Is Liam Neeson a racist? I don’t know the man so, I don’t know. But he’s Irish and we have long been on the receiving end of racism. We have some sense of how insulting, ridiculous, demeaning, undermining, ignorant and horrible it can be. But, we are white, so we also know that our experience is a pale shadow of what people with brown, black or yellow skin experience.

The problem is that most of us grow up with levels of racism. My childhood was spiked with references to the Jews who murdered Jesus, pennies for the poor Black Babies, Africans cooking missionaries in pots, the evils of the Yellow Peril, Russians who killed priests and nuns, the savage Red Indians attacking wagons full of nice white people.
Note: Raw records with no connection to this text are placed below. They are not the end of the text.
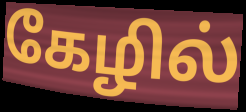
கேழில்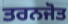
ਤਰਨਜੋਤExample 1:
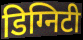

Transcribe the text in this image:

डिग्निटी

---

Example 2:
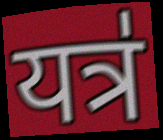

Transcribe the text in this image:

यत्र॑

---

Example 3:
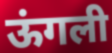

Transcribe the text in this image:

ऊंगली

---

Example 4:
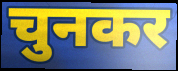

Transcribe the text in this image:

चुनकर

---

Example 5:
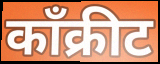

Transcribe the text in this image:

काँक्रीटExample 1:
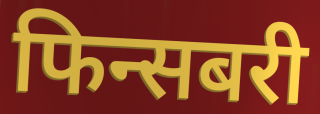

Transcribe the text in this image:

फिन्सबरी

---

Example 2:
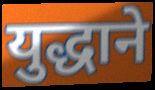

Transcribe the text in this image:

युद्धाने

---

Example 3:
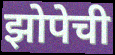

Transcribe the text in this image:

झोपेची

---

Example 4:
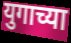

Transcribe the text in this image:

युगाच्या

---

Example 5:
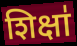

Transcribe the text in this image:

शिक्षा॑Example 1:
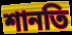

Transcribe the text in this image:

শানতি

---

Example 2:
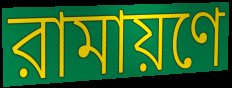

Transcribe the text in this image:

রামায়ণে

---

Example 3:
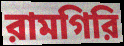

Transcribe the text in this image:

রামগিরি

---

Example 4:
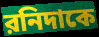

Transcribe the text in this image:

রনিদাকে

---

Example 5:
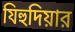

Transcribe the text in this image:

যিহুদিয়ার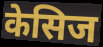
केसिज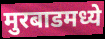
मुरबाडमध्ये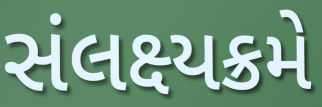
સંલક્ષ્યક્રમેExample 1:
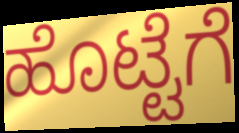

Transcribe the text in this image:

ಹೊಟ್ಟೆಗೆ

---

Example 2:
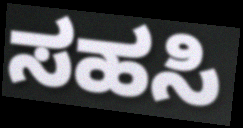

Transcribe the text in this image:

ಸಹಸಿ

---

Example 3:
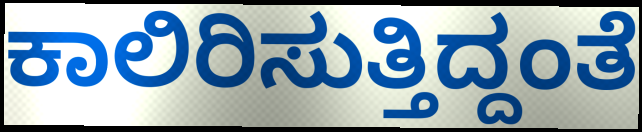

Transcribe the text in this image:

ಕಾಲಿರಿಸುತ್ತಿದ್ದಂತೆ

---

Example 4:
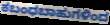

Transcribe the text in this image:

ಕಬಂಧಬಾಹುಗಳಿಂದ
All of them, I learned, behaved that way because they were unfortunate pagans who needed Irish Missionaries to guide them on the true path of civility and righteousness!

As an adult I realised that these ideas were not just wrong, but stupid as well. I demonstrated against racism, I refused to buy the produce of racist regimes, I argued against racist comments, attitudes and prejudices. I consciously made friends with anyone I met who was not white. I believed myself to be unprejudiced, anti-racist, open-minded, liberal and generally a very good egg.
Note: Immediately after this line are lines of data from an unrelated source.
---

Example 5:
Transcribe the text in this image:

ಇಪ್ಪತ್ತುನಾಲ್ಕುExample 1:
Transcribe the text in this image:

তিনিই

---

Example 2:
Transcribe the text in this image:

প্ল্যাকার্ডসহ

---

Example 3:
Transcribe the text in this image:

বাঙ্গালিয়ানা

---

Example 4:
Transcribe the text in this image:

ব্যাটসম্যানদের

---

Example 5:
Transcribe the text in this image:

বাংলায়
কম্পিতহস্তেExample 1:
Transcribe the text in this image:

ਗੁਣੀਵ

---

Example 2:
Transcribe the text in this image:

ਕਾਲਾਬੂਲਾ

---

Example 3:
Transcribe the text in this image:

And then I went to Trinidad.

One day I found myself in downtown Port of Spain. Looking about me I realised that I was the only white person on the street – and I wasn’t freaked out! That just proved how cool and non-racist I was – totally unaware that this notion was, of itself, racist! I went into a shop. The assistant ignored me. She served several people who had come in after me. Initially I wasn’t bothered but, by the time she’d served the sixth person, while continuing to ignore me, I was getting hot under the collar. Suddenly from the depths of my psyche a thought flashed into my head.

How dare she ignore me… I’m white!!!!!!!!!!!!!

Did I think that? Did I really think that? I was so shocked that I had to leave the shop and rest against a tree. And there, for the first time, I realised that the racism I’d grown up with still lurked deep inside. For the very first time I understood how unaware of our own racism we can be. How it will rise to the surface when we’re put under pressure. It was a sharp slap in the face for my liberal self.

Liam Neeson’s experience was much more distressing than mine. His response at the time was both racist and savage. He recognises that now and regrets it. So here’s my question.

When you realise that your behaviour was racist, when you regret it, learn from it and strive to change , is it racist to recount the incident?